2010-05-13

Damned Bureaucrats!

I have just noticed a fresh instance of Nunavut's frontier journalism. It caters to my adrenaline rush addiction with some classic ambulance chasing, spiked with a little anti-government diatribe.

I sheepishly suspend my better judgment and enjoy the thrill until, eventually, I can't help wondering how thoroughly the reporters have delved into the matter.

None of us really expects a Toronto or Edmonton meter maid to show much discretion when issuing a downtown parking ticket, for example. We all understand it's just another source of revenue to help with road maintenance.

However, we do expect supervisors to provide some discretion, perhaps even an avenue of appeal. If I leave my car for a hundred and fifty seconds while rushing to help an accident victim until paramedics arrive, I might reasonably expect the bureaucracy to review that context.

Judging from the Nunatsiaq News report on this latest Nunavut incident, it appears the once and former Fire Marshal, rather than merely ordering the deficiencies at the Territorial Correctional Center to be remedied, opted for an immediate closure order?

I'm just musing here, but with my vicarious adrenaline rush over, my reaction as a resident tends towards wondering whether the reporters, or the Fire Marshal, thought of the safety impact on the community of so sudden a closure, compared to the short term risks to the inmates.

What about the safety of the public, or the logistics and financial impact of air lifting that many people to another jurisdiction for six months to a year?
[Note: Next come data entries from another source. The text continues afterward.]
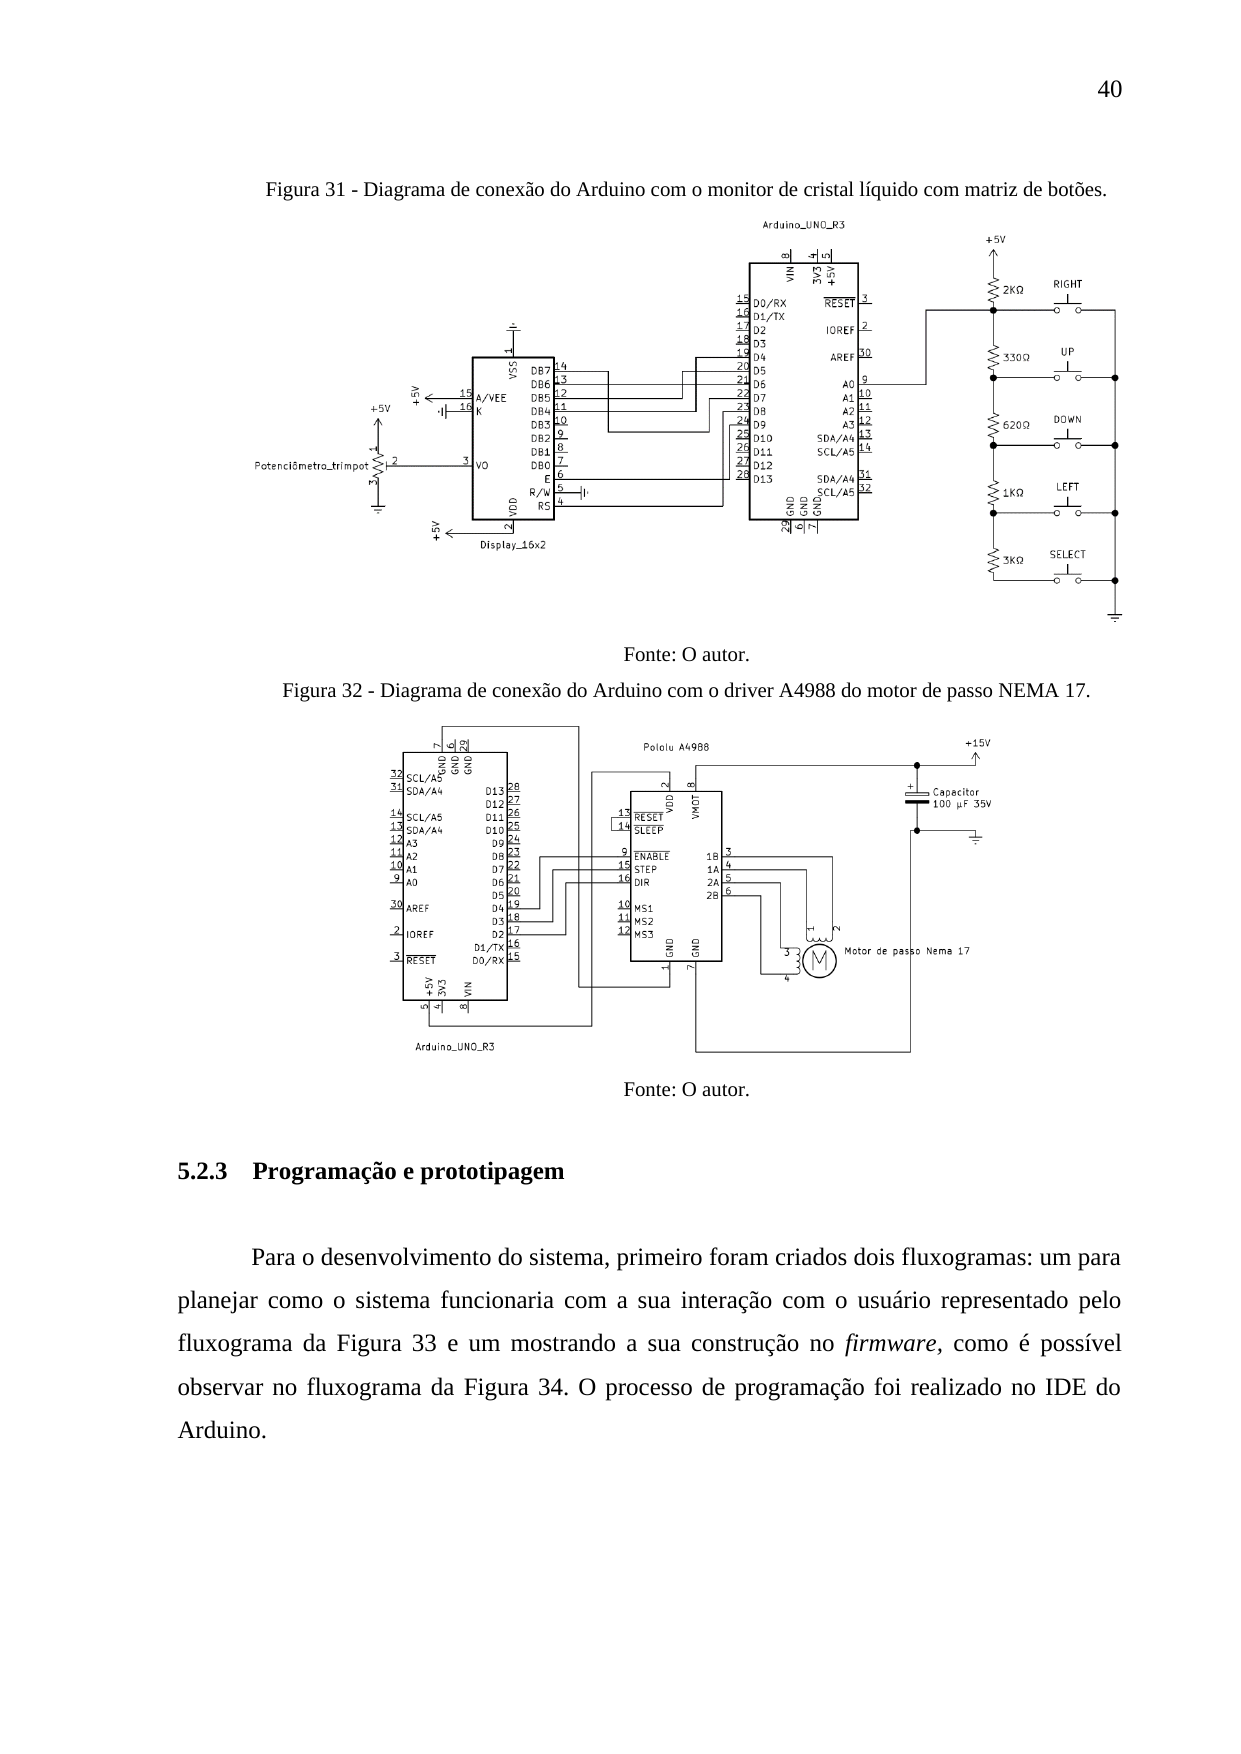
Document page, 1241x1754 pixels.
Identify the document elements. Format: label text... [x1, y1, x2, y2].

text Fonte: O autor. [177, 642, 1122, 666]
picture [373, 713, 1000, 1065]
text Para o desenvolvimento do sistema, primeiro foram criados dois fluxogramas: um para planejar como o sistema funcionaria com a sua interação com o usuário representado pelo fluxograma da Figura 33 e um mostrando a sua construção no firmware, como é possível observar no fluxograma da Figura 34. O processo de programação foi realizado no IDE do Arduino. [177, 1242, 1122, 1443]
picture [251, 213, 1125, 630]
text Figura 32 - Diagrama de conexão do Arduino com o driver A4988 do motor de passo NEMA 17. [177, 678, 1122, 702]
text Figura 31 - Diagrama de conexão do Arduino com o monitor de cristal líquido com matriz de botões. [177, 177, 1122, 201]
text Fonte: O autor. [177, 1077, 1122, 1101]
subtitle Programação e prototipagem [177, 1156, 1122, 1185]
How about the impact on unilingual Inuktitut speaking families and relatives?

The Auditor General's latest report points to a common underlying element in most difficulties in Nunavut. A chronic and crippling lack of people and resources in government programs.
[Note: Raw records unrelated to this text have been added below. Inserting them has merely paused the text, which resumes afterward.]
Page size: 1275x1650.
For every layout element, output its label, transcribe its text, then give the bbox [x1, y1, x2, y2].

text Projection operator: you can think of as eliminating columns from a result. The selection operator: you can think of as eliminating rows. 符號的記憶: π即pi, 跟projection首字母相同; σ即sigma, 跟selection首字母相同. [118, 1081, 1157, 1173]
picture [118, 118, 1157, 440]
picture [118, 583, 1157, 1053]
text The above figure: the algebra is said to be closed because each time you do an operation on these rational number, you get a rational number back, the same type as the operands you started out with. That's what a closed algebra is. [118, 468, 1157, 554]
So I am left to wonder how thoughtful it would be to blame the situation on a few exhausted public servants trying desperately to hold Nunavut's under-resourced services together. I wonder what really sent the former Fire Marshal running to the police crying professional interference? Did someone in the nebulous bureaucracy ask the same questions that have occurred to me as a mere resident and lay person in this matter?

On its face, most of us understand the Fire Marshall's logic, of course, but he's a professional, not a mere inspector-reporter. Shouldn't he test his assumptions in a slightly broader context in case he's overlooking something?

How about charging Doctors Without Borders and all the parents in cholera-plagued Haiti with criminally neglecting their sick children?

Ah yes, I feel so much better now. That should wake those infernal bureaucrats!